• Colombia’s Semana investigates how Mexican drug trafficking organizations are altering both the country’s drug trade and its armed conflict. The analysis is spread across five articles published April 9 and 10: an overview; reports from the conflictive Bajo Cauca, Catatumbo, and coastal Nariño regions; and an analysis of the changing coca trade by Daniel Rico.
  • At the Christian Science Monitor, Sara Miller Llana writes about the state of democracy in Bolsonaro’s Brazil. As is happening elsewhere in the world, she finds, democracy is threatened by rising authoritarianism and polarization, but resistance remains robust as the hardline President’s poll numbers drop.

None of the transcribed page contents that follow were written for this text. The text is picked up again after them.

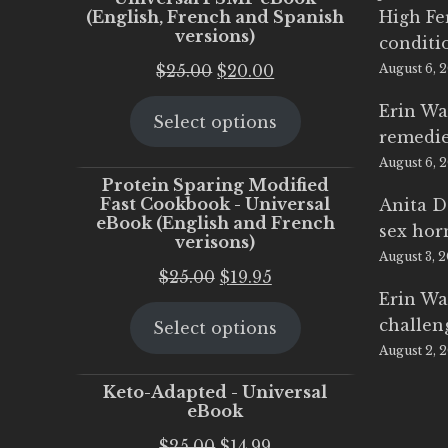
(English, French and Spanish
High Fe
versions)
conditi
Original
Current
$
25.00
$
20.00
August 6, 
price
price
Erin Wa
Select options
was:
is:
remedi
$25.00.
$20.00.
August 6, 
Protein Sparing Modified
Fast Cookbook - Universal
Anita D
eBook (English and French
sex ho
verisons)
August 3, 
Original
Current
$
25.00
$
19.95
Erin Wa
price
price
challen
Select options
was:
is:
August 2, 
$25.00.
$19.95.
Keto-Adapted - Universal
eBook
Original
Current
$
25.00
$
14.99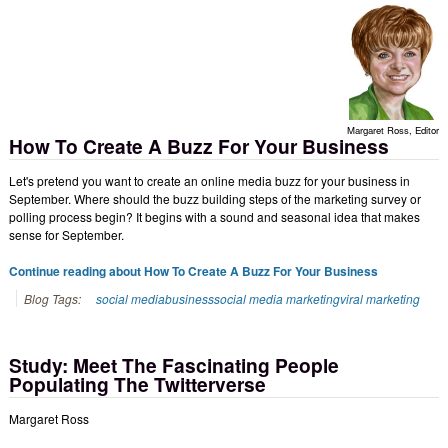
Margaret Ross, Editor
How To Create A Buzz For Your Business
Let's pretend you want to create an online media buzz for your business in
September. Where should the buzz building steps of the marketing survey or
polling process begin? It begins with a sound and seasonal idea that makes
sense for September.
Continue reading about How To Create A Buzz For Your Business
Blog Tags:
social media
business
social media marketing
viral marketing
Study: Meet The Fascinating People
Populating The Twitterverse
Margaret Ross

  • At Nueva Sociedad, four noted South American analysts take stock of the “South American Geopolitics of Coronavirus,” with updates from Argentina, Brazil, Uruguay, and Venezuela.
  • A team of researchers at Bogotá’s Ideas for Peace Foundation does something similar, but more detailed, for Colombia, exploring what COVID-19 might mean for the balance between armed and criminal groups; the humanitarian situation; migration and borders; social protest; the security forces; and implementation of the 2016 peace accord.
  • The OAS Inter-American Human Rights Commission published its annual report on the state of human rights in the hemisphere. It’s a bit of a slog to read through—very long, and nobody would call the Commission’s writing style “direct” or “hard-hitting”—but it is deeply thorough and very well researched.